◆ **WHAT YOU ARE ASKED TO DO**: Write out exactly, with both ends included, the lines that run from the line containing "middle pip: (129, 132)" to the end of the entries. Pictures are not part of the answer.

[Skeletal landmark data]
---

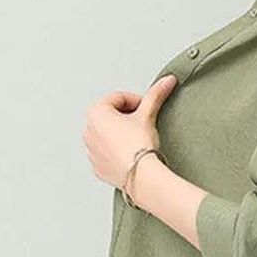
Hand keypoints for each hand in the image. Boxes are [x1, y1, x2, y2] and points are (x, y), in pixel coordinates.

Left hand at [82, 75, 179, 189]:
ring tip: (138, 141)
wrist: (142, 176)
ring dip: (122, 134)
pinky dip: (117, 151)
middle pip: (112, 115)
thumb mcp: (148, 115)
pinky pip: (107, 154)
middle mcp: (88, 131)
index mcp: (96, 113)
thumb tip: (167, 80)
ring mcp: (91, 151)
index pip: (119, 98)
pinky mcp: (97, 167)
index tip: (147, 109)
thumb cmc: (140, 146)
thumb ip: (156, 95)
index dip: (137, 101)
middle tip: (143, 124)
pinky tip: (132, 154)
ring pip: (108, 135)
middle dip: (128, 117)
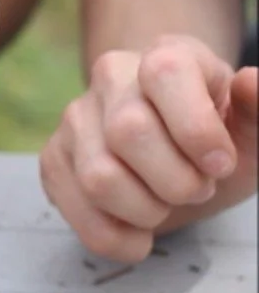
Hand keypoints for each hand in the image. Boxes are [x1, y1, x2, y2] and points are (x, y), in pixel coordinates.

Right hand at [40, 35, 258, 262]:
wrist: (173, 154)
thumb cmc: (215, 140)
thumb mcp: (251, 130)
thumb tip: (251, 82)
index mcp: (166, 56)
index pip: (165, 73)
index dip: (196, 128)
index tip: (221, 165)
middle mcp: (111, 78)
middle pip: (129, 132)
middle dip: (176, 181)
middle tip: (197, 188)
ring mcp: (75, 119)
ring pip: (98, 177)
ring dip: (146, 211)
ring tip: (163, 204)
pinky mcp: (54, 159)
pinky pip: (77, 209)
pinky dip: (116, 236)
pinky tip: (137, 230)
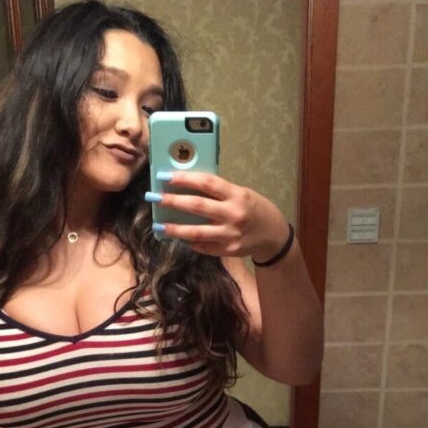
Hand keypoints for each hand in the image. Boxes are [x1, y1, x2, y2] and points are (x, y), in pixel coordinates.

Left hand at [149, 171, 289, 260]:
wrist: (273, 235)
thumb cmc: (254, 208)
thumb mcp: (241, 193)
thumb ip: (218, 192)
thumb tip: (186, 186)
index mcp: (237, 195)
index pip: (207, 183)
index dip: (184, 179)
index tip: (165, 176)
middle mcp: (233, 214)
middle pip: (197, 206)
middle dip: (172, 202)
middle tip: (153, 198)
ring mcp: (230, 235)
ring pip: (196, 232)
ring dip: (174, 229)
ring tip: (158, 226)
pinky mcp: (227, 250)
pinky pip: (203, 246)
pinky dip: (188, 242)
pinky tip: (177, 238)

---

◆ **WRITTEN RESPONSE**:
middle pip: (129, 132)
middle dip: (176, 181)
middle tip: (197, 188)
ring mcp: (75, 119)
ring pip: (98, 177)
ring dip: (146, 211)
ring tip: (163, 204)
pinky mcp: (54, 159)
pinky pip: (77, 209)
pinky dip: (116, 236)
pinky tip: (137, 230)
Hand keypoints for each hand in the image. Boxes are [x1, y1, x2, y2] and points are (x, y), in pixel coordinates.

Left hand at [149, 171, 289, 260]:
wrist: (273, 235)
thumb cmc: (254, 208)
thumb mcp: (241, 193)
thumb ip: (218, 192)
thumb tip: (186, 186)
index mcp: (237, 195)
index pip: (207, 183)
index dip: (184, 179)
index tip: (165, 176)
middle mcp: (233, 214)
middle pip: (197, 206)
middle dip: (172, 202)
middle tip: (153, 198)
ring mcp: (230, 235)
ring pip: (196, 232)
ring dip: (174, 229)
ring tip: (158, 226)
pinky mcp: (227, 250)
pinky pip: (203, 246)
pinky dip: (188, 242)
pinky tip: (177, 238)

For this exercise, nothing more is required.